-- Material for this task follows --

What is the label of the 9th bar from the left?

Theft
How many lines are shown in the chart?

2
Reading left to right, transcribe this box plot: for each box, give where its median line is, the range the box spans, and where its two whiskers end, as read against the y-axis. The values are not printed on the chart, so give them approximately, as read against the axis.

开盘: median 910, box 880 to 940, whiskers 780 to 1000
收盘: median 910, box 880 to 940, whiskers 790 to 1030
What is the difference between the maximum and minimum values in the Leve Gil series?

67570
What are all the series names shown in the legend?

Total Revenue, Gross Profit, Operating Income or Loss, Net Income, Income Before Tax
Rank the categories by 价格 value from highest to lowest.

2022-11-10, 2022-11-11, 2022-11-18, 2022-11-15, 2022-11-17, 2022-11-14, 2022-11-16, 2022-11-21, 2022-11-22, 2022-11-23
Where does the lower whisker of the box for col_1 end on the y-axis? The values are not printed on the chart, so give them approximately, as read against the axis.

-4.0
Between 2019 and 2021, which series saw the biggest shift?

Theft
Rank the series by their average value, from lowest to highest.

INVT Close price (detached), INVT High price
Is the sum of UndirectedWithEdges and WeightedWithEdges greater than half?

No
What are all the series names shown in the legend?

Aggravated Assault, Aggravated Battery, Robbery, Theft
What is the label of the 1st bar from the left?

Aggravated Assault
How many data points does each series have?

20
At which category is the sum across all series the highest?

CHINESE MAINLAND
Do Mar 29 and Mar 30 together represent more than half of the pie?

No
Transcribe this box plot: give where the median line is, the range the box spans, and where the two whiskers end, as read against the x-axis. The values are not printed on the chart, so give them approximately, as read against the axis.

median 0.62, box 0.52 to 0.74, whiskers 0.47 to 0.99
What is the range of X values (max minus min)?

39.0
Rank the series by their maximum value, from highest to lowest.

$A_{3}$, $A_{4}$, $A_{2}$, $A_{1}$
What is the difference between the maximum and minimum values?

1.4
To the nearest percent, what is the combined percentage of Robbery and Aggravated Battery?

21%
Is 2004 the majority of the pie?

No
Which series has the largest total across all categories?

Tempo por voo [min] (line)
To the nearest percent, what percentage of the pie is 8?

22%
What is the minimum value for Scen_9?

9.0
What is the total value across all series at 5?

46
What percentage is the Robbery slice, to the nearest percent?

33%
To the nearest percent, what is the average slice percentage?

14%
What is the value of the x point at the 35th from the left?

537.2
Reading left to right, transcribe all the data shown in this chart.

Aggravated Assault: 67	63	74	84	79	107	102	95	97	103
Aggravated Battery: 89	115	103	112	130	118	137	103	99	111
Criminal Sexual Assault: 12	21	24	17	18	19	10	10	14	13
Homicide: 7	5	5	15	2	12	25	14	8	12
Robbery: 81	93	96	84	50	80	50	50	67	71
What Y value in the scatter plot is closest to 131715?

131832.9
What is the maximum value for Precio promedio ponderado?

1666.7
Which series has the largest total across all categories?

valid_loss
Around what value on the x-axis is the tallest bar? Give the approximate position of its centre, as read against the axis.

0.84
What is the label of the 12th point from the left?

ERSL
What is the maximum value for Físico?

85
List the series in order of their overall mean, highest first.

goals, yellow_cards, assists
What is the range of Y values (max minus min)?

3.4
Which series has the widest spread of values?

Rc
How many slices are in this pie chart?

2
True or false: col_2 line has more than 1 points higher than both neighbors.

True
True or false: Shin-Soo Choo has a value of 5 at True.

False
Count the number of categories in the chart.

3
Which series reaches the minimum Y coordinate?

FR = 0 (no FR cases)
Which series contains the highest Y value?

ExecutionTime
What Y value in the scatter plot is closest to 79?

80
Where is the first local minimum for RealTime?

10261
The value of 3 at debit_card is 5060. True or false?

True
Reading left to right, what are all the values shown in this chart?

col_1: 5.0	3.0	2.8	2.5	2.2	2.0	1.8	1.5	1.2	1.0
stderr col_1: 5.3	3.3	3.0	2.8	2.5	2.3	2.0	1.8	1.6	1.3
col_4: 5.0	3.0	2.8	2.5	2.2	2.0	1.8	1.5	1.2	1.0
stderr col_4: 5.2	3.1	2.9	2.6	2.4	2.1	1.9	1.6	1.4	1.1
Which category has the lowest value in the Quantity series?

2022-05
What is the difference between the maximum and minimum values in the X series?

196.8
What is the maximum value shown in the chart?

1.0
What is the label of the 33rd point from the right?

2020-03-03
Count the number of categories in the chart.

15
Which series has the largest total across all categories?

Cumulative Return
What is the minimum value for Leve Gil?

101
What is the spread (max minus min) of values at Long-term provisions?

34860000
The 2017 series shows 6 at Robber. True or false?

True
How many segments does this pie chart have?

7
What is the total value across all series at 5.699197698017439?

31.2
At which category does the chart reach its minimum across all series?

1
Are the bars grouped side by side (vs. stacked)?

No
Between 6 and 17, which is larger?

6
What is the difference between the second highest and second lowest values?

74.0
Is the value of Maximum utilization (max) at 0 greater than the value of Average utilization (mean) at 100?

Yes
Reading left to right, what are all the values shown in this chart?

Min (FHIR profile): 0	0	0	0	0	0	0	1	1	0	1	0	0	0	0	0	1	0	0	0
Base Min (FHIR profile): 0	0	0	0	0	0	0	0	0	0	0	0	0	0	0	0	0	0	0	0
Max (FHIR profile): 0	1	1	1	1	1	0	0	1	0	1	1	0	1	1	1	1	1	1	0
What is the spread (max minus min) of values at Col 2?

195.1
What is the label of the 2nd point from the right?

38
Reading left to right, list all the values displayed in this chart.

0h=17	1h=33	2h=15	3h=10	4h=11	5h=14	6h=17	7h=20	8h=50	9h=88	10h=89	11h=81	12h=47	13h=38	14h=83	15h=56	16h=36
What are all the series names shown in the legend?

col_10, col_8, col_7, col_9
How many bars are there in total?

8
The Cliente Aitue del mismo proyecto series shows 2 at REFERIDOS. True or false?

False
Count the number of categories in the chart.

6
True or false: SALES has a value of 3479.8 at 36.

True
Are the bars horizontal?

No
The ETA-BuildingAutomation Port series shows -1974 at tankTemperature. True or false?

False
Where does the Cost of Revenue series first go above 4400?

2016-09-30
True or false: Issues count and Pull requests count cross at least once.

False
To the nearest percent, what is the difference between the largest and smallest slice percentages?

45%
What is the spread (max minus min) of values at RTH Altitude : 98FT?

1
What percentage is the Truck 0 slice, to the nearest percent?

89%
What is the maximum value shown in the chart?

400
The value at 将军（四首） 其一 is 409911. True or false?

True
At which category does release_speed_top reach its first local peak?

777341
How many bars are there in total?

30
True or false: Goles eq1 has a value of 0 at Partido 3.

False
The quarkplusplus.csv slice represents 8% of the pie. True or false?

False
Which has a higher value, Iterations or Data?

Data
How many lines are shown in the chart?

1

-- Material for this task concluded --

▶ _What is being asked_:
Pick out every line of the records that contains the string "minus", matching case exactly, and copy each one.

▶ _Solution_:
What is the range of X values (max minus min)?
What is the range of Y values (max minus min)?
What is the spread (max minus min) of values at Long-term provisions?
What is the spread (max minus min) of values at Col 2?
What is the spread (max minus min) of values at RTH Altitude : 98FT?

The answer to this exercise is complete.